## Exercise
Starting at the line with "text: 3:06 ->", copy each line through the last one below exactly as written, without any pictures.

## Records from a data collection
-- Opening Marker --

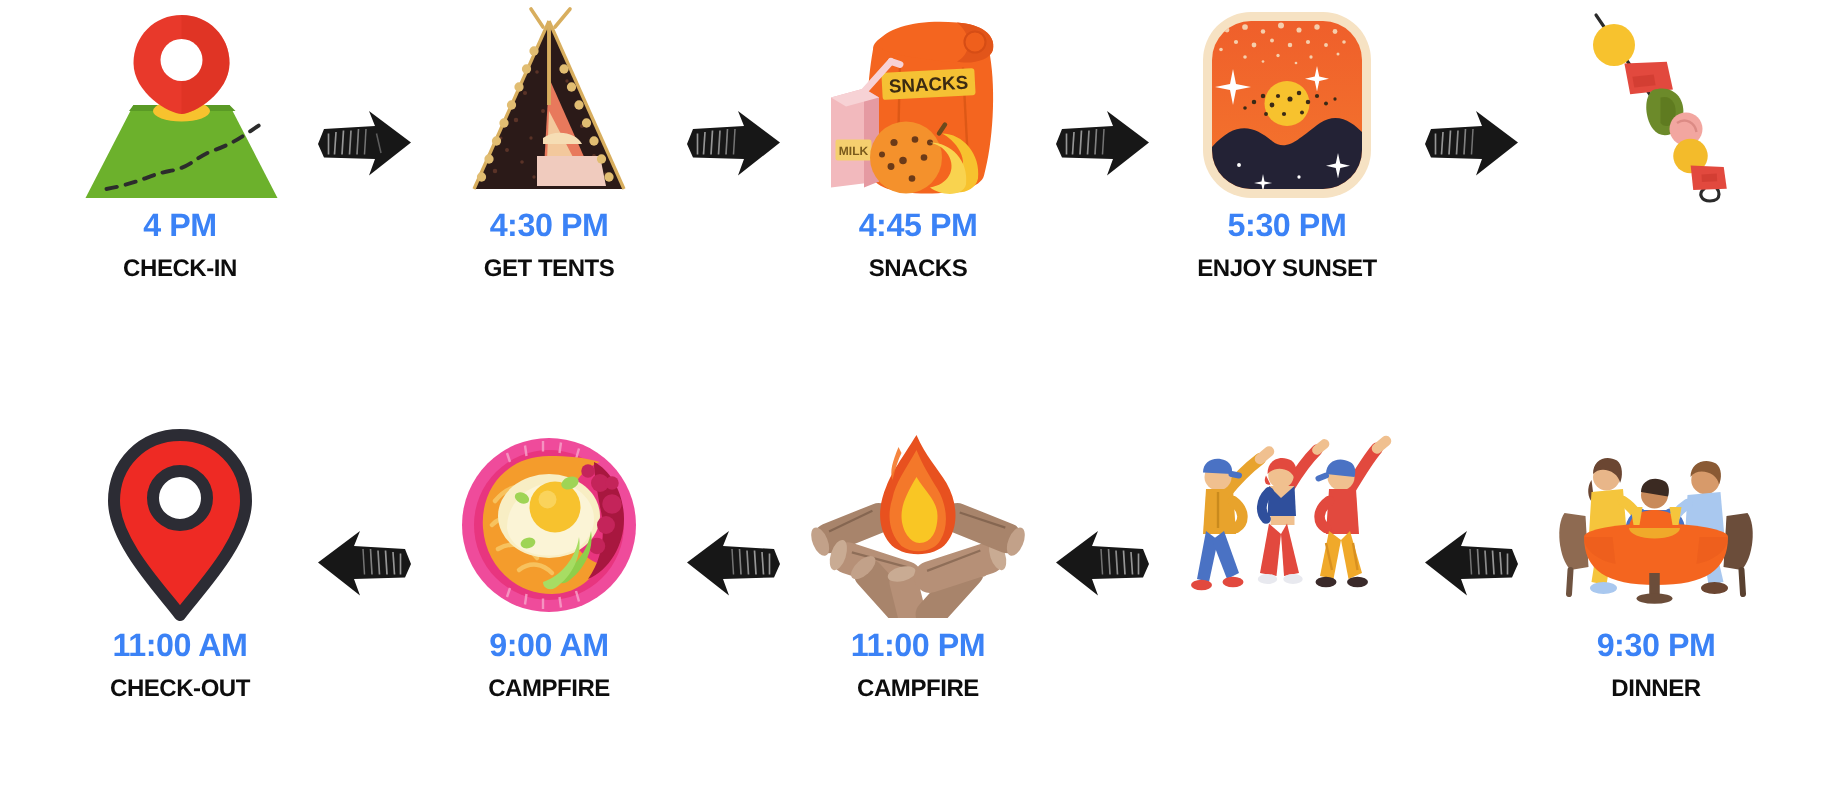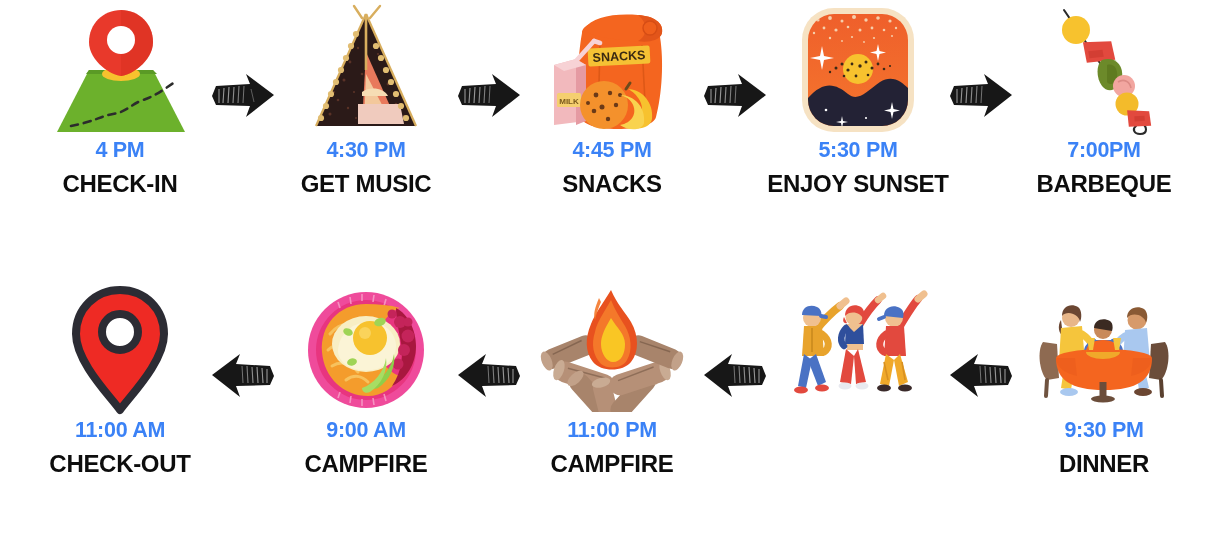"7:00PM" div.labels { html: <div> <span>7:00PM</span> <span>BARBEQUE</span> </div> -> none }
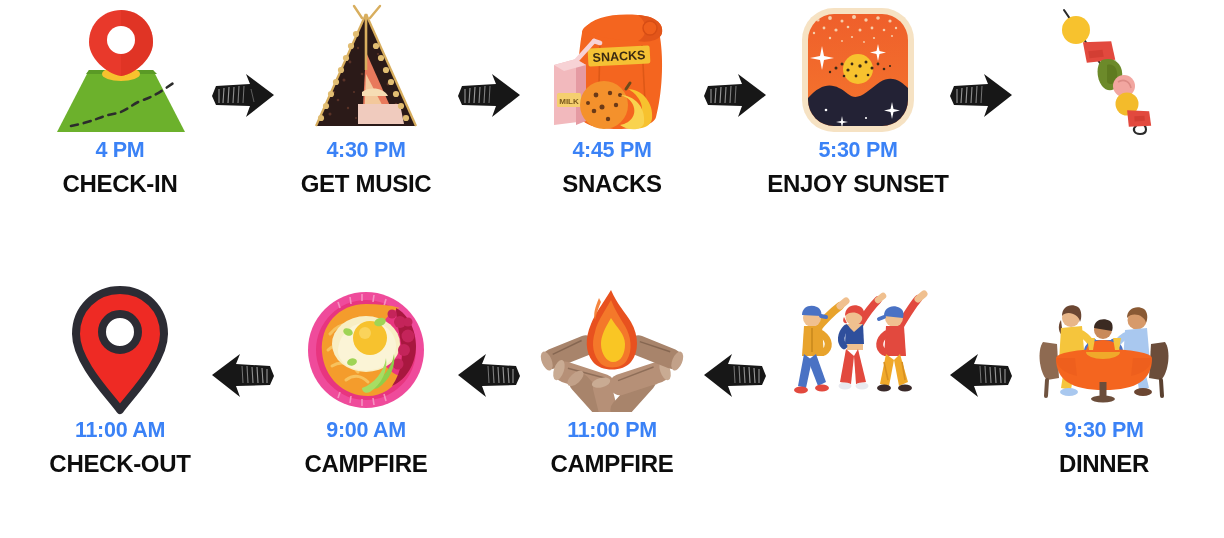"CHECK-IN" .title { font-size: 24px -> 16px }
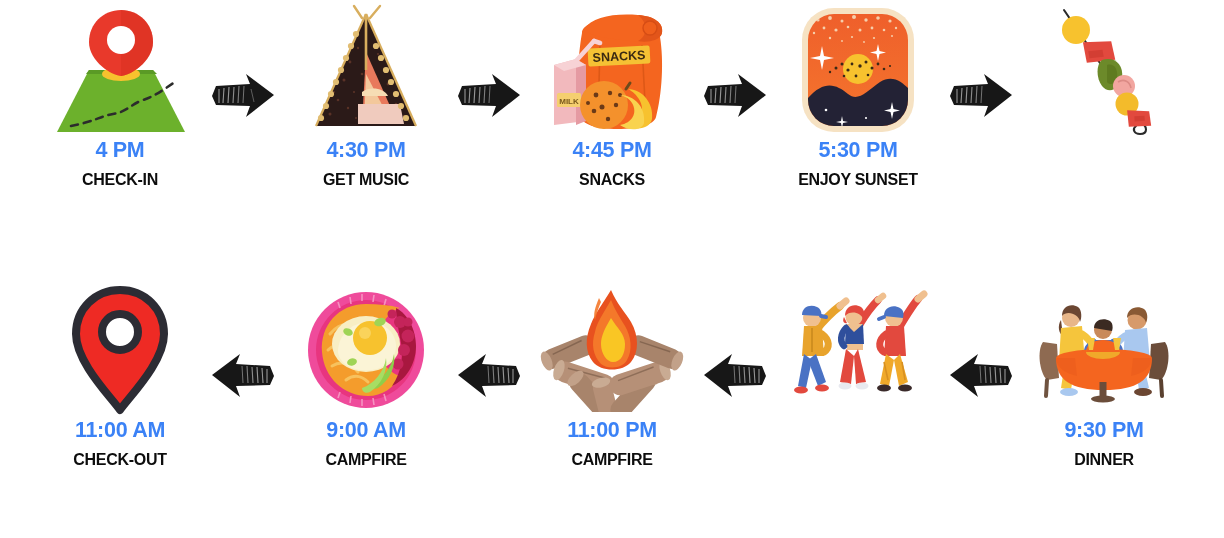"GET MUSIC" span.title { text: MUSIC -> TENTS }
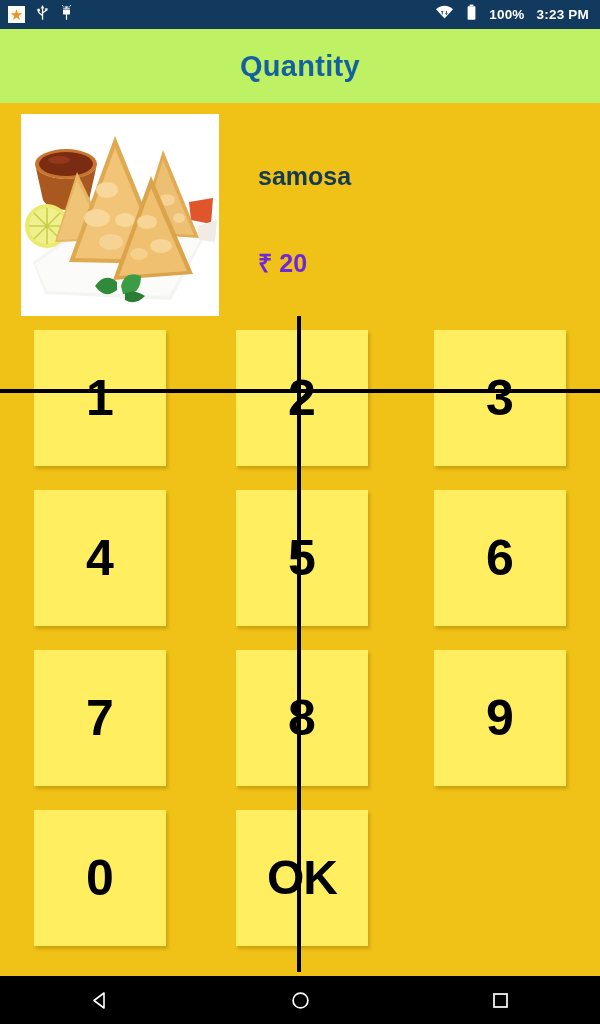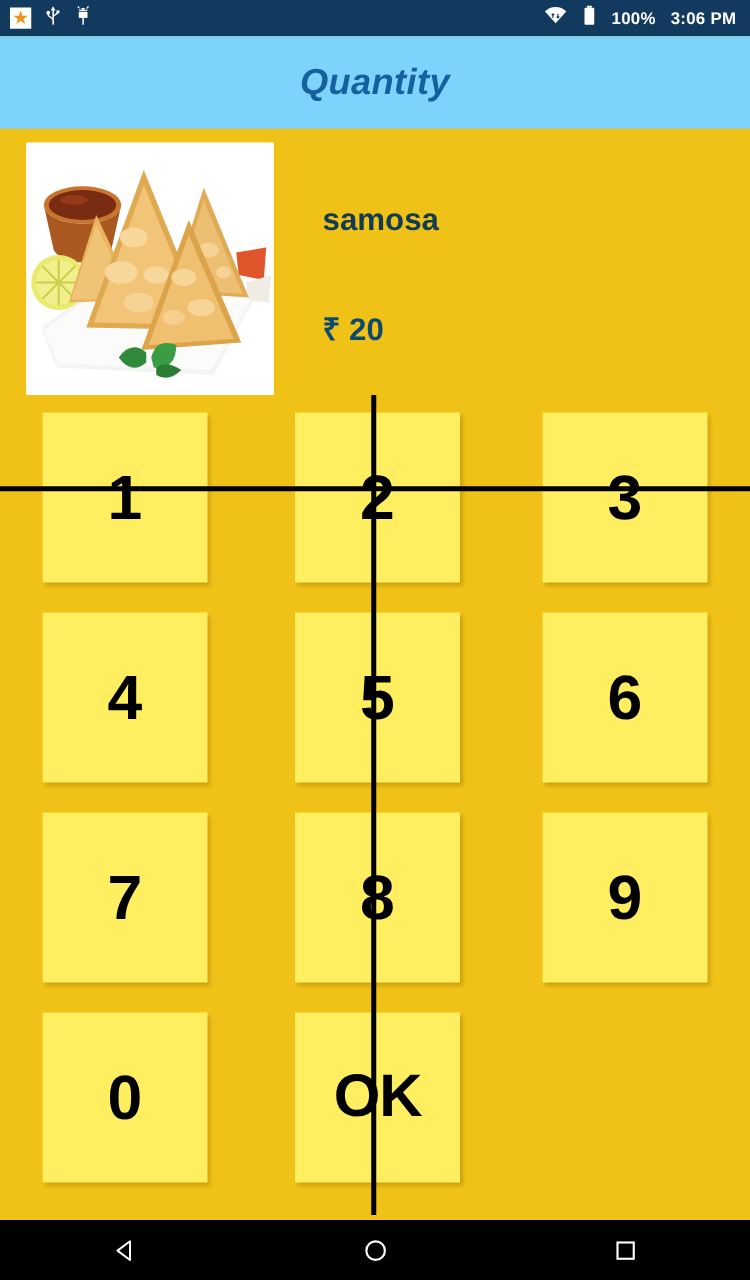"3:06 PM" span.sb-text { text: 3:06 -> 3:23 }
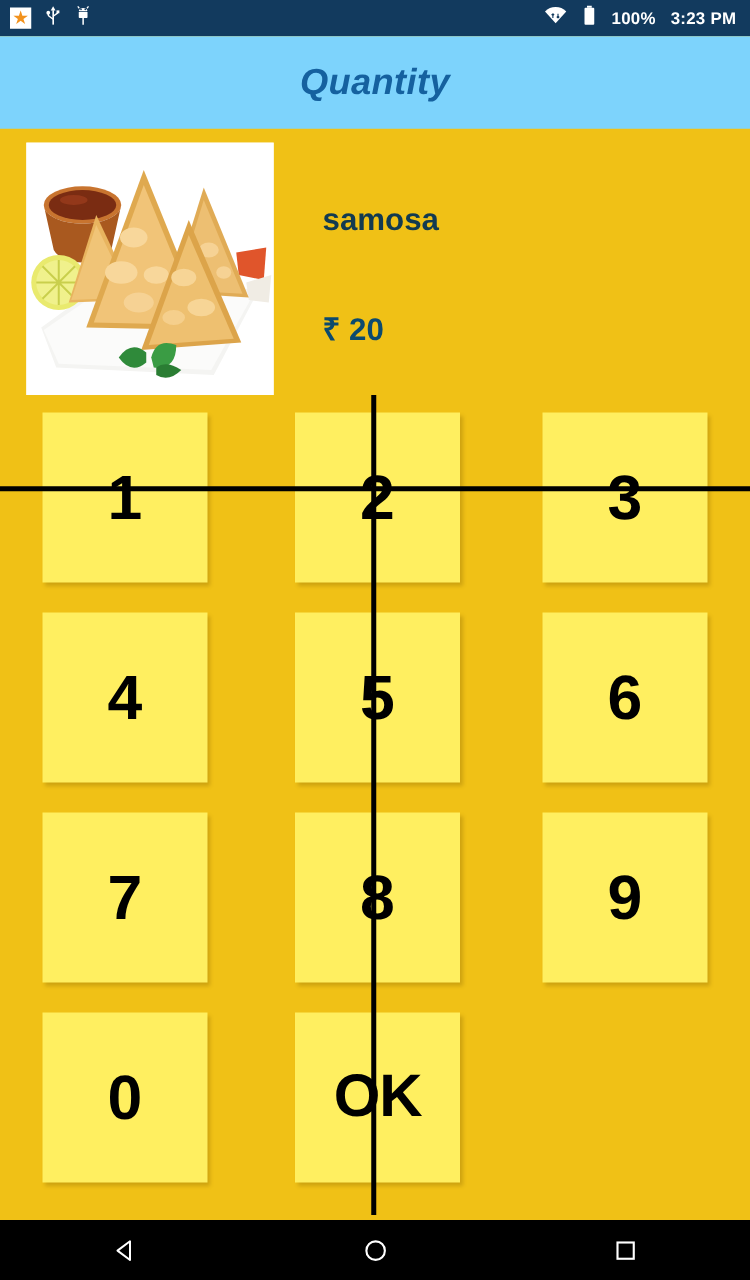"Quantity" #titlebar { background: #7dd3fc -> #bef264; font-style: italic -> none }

-- Closing Marker --

## Written reply
"3:06 PM" span.sb-text { text: 3:06 -> 3:23 }
"Quantity" #titlebar { background: #7dd3fc -> #bef264; font-style: italic -> none }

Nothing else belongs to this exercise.